Joe Bastianich, Tim Love and Antonia Lofaso Talk CNBC’s Restaurant Startup 

Photo Credit: CNBC
Photo Credit: CNBC

I loved last week’s season 2 premiere and I can’t wait to watch “The Comeback Cook,” where investors Joe Bastianich and Tim Love hear from two entrepreneurs who had to put their culinary dreams on hold due to terrible setbacks. Everyone loves a comeback story, right?

TV Goodness attended the Winter 2015 TCAs and had the pleasure of hearing Joe, Tim, culinary consultant Antonia Lofaso and CNBC’s SVP of Primetime Alternative Jim Ackerman talk about who they’re looking to invest in, the real stakes of investing in businesses that fail all the time and so much more.

Jim Ackerman: “One reason we’re proud of Restaurant Startup is that the stakes are real. Joe and Tim are putting their own money on the line and giving real opportunities to the entrepreneurs who come on the show.

Now that we’re starting our second season, there’s some updates from the first season I’d like to share. Tim struck a deal with a team of scrappy line cooks from Seattle. He invested $200,000 and this spring, Seattle’s first “congee” restaurant will open in Pioneer Square. If you’re not familiar with congee, it’s an Asian porridge, very popular and very delicious.

Joe did a $250,000‑dollar deal with Baby’s Bad Ass Burgers, a popular food truck brand you’ve probably seen on the streets of L.A. Joe and his new partners are buying trucks and are currently looking for a brick and mortar location.

Real deals. Real opportunities.

This season features exciting new concepts, inventive cooking techniques, and for the first time, specially themed episodes, including chefs that are striving to overcome personal setbacks, businesses desperate to change locations, and established restaurants that are looking to launch a second location, among others.”

How would each of the chefs have done at the career stage where the contestants are on a competition like this?

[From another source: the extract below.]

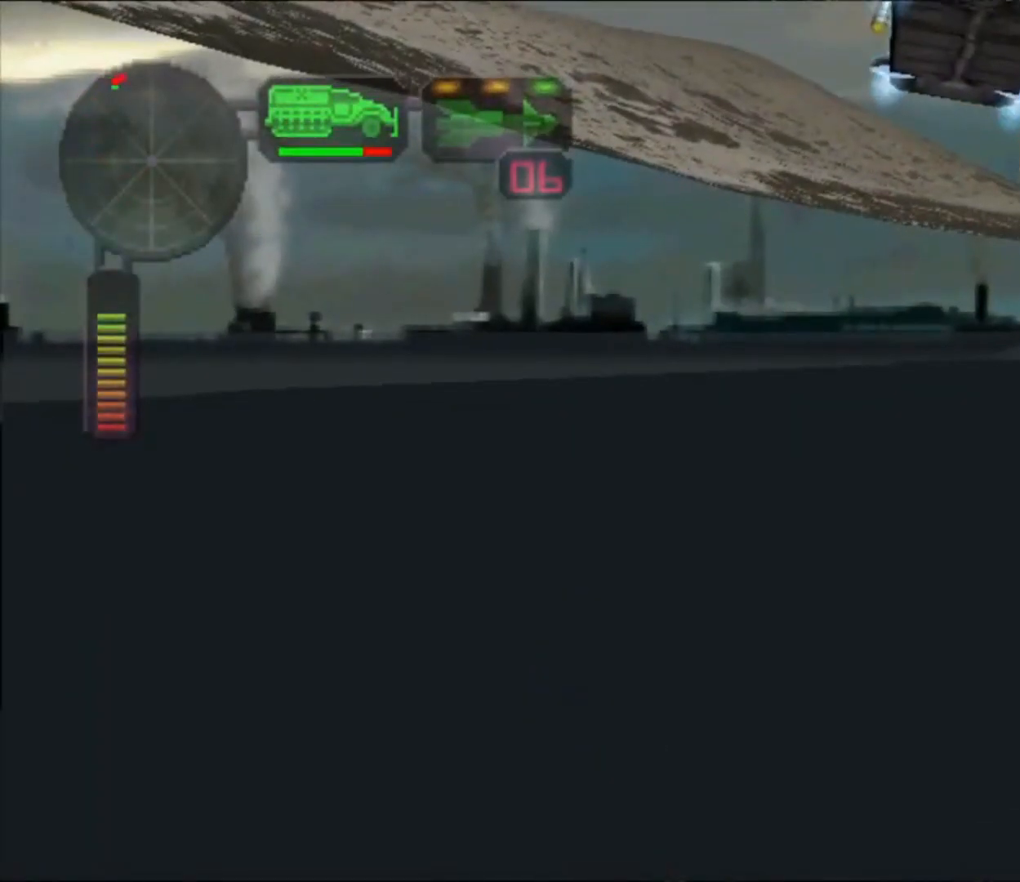
{"dt_ms": 500, "buttons": [], "left_stick": "center", "right_stick": "center", "button_events": []}
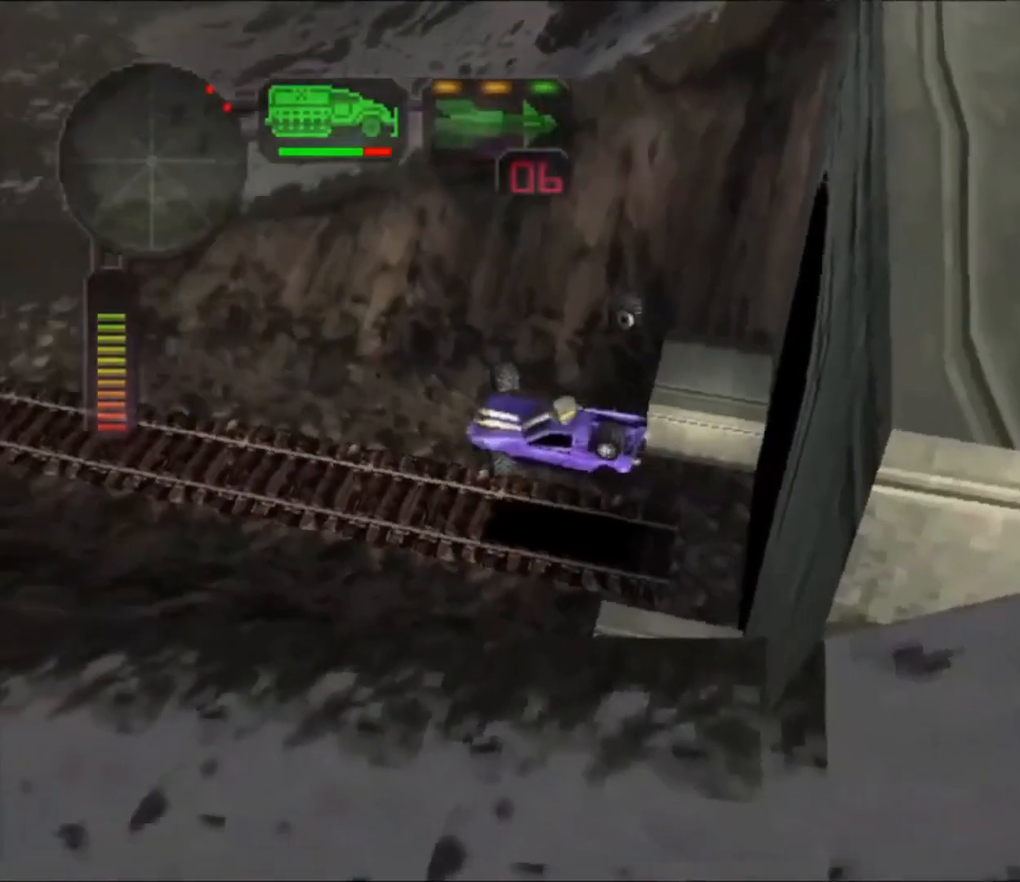
{"dt_ms": 500, "buttons": [], "left_stick": "center", "right_stick": "center", "button_events": []}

Antonia Lofaso: “That’s actually a great question, because I started my career on Top Chef. I think that really catapulted me into a space where I was able to deliver my ideas and food at the forefront of the restaurant world. You don’t really know until you’re given the opportunity, until you’re put into that situation and you’re under that intense pressure if you can really rise to the occasion and get it done.”

Photo Credit: Ben Cohen/CNBC
Photo Credit: Ben Cohen/CNBC

Tim Love: “You’ve cornered it into a competition. It’s really not a competition. It’s about whether or not these people can show up and actually express what their idea is in a very focused way and the fact that I want to give them some money to make it happen.

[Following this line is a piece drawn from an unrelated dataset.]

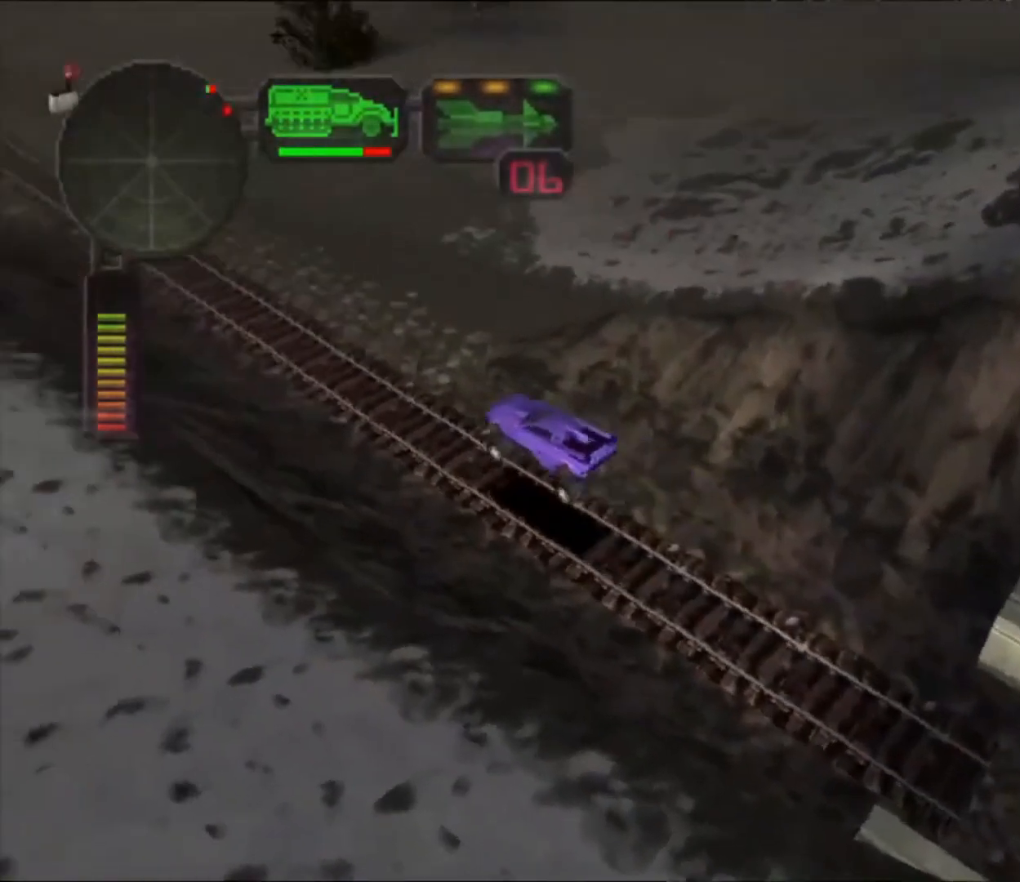
{"dt_ms": 500, "buttons": [], "left_stick": "center", "right_stick": "center", "button_events": []}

So it’s not really a competition per se. It’s more about do you have an idea that is focused and is real that I want to put money into because I understand the business. So on this show, sometimes it gets pigeonholed because food shows tend to be competitions. And this a show about whether or not you have a really good idea and you want to put it in front of Joe and I and get a chance.

Joe Bastianich: I did that and I did great because my grandmother gave me $80,000 in 1992 to open my first restaurant. She’s still my first investor and gets a dividend check every year.”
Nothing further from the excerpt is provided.